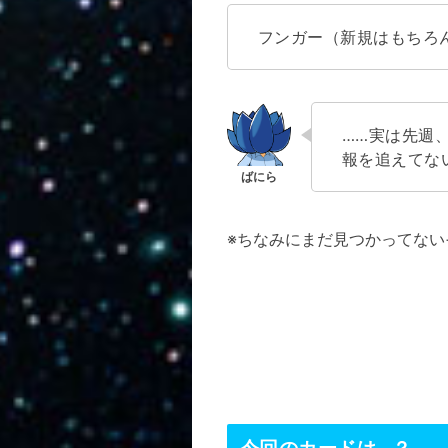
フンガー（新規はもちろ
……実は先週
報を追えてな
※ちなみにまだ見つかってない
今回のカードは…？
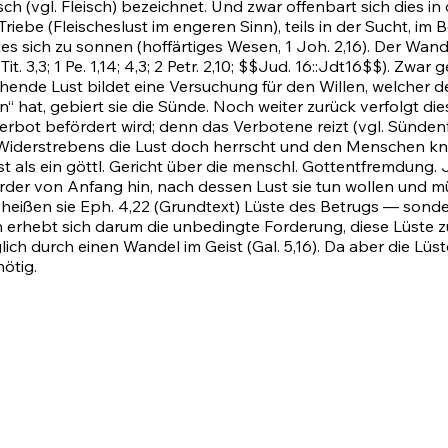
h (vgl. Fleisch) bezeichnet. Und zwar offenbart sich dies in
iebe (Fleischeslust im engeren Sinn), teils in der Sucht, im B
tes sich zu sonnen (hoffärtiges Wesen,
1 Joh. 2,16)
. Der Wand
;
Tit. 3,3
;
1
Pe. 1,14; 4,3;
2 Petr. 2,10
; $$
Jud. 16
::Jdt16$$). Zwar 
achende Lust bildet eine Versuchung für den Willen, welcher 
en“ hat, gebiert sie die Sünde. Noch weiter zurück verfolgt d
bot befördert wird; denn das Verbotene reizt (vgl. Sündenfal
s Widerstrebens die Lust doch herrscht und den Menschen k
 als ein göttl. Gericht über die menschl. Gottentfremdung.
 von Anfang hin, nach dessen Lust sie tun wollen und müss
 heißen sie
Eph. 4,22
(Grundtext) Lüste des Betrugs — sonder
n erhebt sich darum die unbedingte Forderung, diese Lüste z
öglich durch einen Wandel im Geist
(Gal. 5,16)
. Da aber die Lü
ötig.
***
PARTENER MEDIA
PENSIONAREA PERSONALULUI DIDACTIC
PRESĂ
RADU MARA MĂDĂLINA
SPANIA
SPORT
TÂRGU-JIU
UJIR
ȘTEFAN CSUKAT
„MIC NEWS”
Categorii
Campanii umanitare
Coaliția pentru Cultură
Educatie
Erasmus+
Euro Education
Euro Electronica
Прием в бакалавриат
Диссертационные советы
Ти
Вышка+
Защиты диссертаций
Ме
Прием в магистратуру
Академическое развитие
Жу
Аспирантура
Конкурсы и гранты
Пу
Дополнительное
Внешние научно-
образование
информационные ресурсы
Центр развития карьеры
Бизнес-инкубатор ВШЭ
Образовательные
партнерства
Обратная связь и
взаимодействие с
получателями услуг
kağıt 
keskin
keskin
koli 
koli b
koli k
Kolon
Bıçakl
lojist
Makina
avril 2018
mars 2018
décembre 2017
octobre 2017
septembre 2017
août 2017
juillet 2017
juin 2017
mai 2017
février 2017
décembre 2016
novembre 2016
***
§ Work item
List each line of the records that holds the string "Lüste".

§ Task answer
(Grundtext) Lüste des Betrugs — sonder
n erhebt sich darum die unbedingte Forderung, diese Lüste z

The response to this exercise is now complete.